I had a delivery out in Sheffield and I decided to see what all you guys were talking about. I hear "Go talk to Craig. He'll tell you everything you need to know." Well, I would have to say that I agree 100%! He set me up with all I need to start tying my own egg sacks, and even walked me through how to do it. Plus a new pole! Craig is one of the nicest guy I have ever met. When I was on my way out the door, he gave me a business card and said "Call me even if you just have a few questions." Craig, YOU RULE!!


----------



## ezmarc (Apr 6, 2004)

Ditto

Wish he was closer. He's pretty darn good with the eyes and perch too.


----------



## Free the Fighter (Sep 9, 2007)

Erie Outfitters, is the best bait/tackle shop around. Craig has an unbiased opinion of anyone who walks through his door and trys to help everyone with equipment there using or equipment they are looking into. He'll give the up and downs to every thing he sells, is not afraid to take a moment to answer questions and let put your hands on the equipment. Above all he's honest, people recognize this and is the biggest reason I bypass places like Gander Mnt, The Backpackers Shop, Wal-mart, I'll go to Craig's for my needs to fish, its not isles of junk. All of his stuff is very competitive with the bigger stores if not cheaper plus the added benefit of someone working with you on the proper rigging, or usage of an item. Guess in shorter words he's Good People.
FTF


----------



## GaryV311 (Oct 12, 2007)

Free the Fighter said:


> Guess in shorter words he's Good People.
> FTF


Couldn't agree more!


----------



## Flyfish Dog (Nov 6, 2007)

Very nice guy but wished he still had all that fly tying stuff though.


----------



## B Thomas (Jan 21, 2005)

Craig is top notch- Ive ordered things from him and hes shipped right to my house and was very fair about it. He's always very friendly and personable on the phone and in the store.


----------



## crg (Dec 7, 2006)

Flyfish Dog said:


> Very nice guy but wished he still had all that fly tying stuff though.


check out tmf sports shop in ravenna. you will find anything you would ever need for fly tying


----------



## bassin420 (Apr 30, 2004)

crg said:


> check out tmf sports shop in ravenna. you will find anything you would ever need for fly tying


I second that motion!

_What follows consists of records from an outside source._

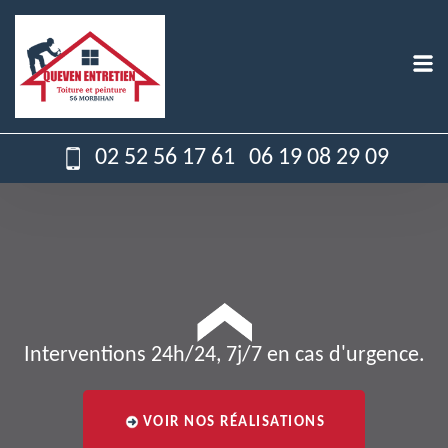
02 52 56 17 61
06 19 08 29 09
Interventions 24h/24, 7j/7 en cas d'urgence.
VOIR NOS RÉALISATIONS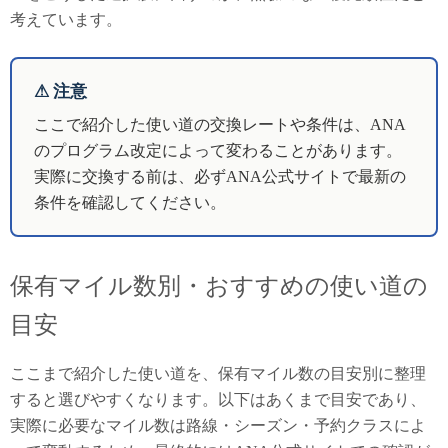
考えています。
⚠ 注意
ここで紹介した使い道の交換レートや条件は、ANA
のプログラム改定によって変わることがあります。
実際に交換する前は、必ずANA公式サイトで最新の
条件を確認してください。
保有マイル数別・おすすめの使い道の
目安
ここまで紹介した使い道を、保有マイル数の目安別に整理
すると選びやすくなります。以下はあくまで目安であり、
実際に必要なマイル数は路線・シーズン・予約クラスによ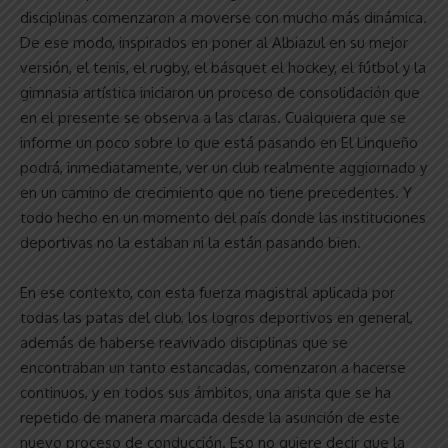
disciplinas comenzaron a moverse con mucho más dinámica.
De ese modo, inspirados en poner al Albiazul en su mejor
versión, el tenis, el rugby, el básquet el hockey, el fútbol y la
gimnasia artística iniciaron un proceso de consolidación que
en el presente se observa a las claras. Cualquiera que se
informe un poco sobre lo que está pasando en El Linqueño
podrá, inmediatamente, ver un club realmente aggiornado y
en un camino de crecimiento que no tiene precedentes. Y
todo hecho en un momento del país donde las instituciones
deportivas no la estaban ni la están pasando bien.
En ese contexto, con esta fuerza magistral aplicada por
todas las patas del club, los logros deportivos en general,
además de haberse reavivado disciplinas que se
encontraban un tanto estancadas, comenzaron a hacerse
continuos, y en todos sus ámbitos, una arista que se ha
repetido de manera marcada desde la asunción de este
nuevo proceso de conducción. Eso no quiere decir que la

Be warned tho, everytime I go to TMF me and the wife have a money talk afterwards!


----------



## K gonefishin (May 4, 2004)

Craig is an awesome guy period, he is a great guy to deal with. I buy alot of blades for him for harnesses and whatever else I need/want at the time. He is always willing to help anglers with everything period.


----------



## Hardwork (Aug 10, 2004)

Great guy ,Myself and a couple other Charters Captains from the Cleveland area make a few trips a year to see him nothing but helpful every trip


----------



## steelheader007 (Apr 8, 2004)

I miss the guys ,and Frank and his dog. They are great ppl, and I wish book and hook was still around, and as far as that goes did Kames ever put there fly shop back in order?


----------



## Tom/Caleb (Sep 17, 2006)

I have to agree with everyone. I recently moved to Placerville California. Craig shipped me a couple dz. spawn sac. I was having trouble finding them here. I received them within a couple of days and have done fantastic with them out here. good looking out Craig!!!


----------



## keepinitreel (Apr 11, 2004)

Bar none... best around

Request gift certificates from my wife for his shop every year. Gives me a good excuse to go up there.

Worth the drive especially if you are a rookie...one stop shop.


----------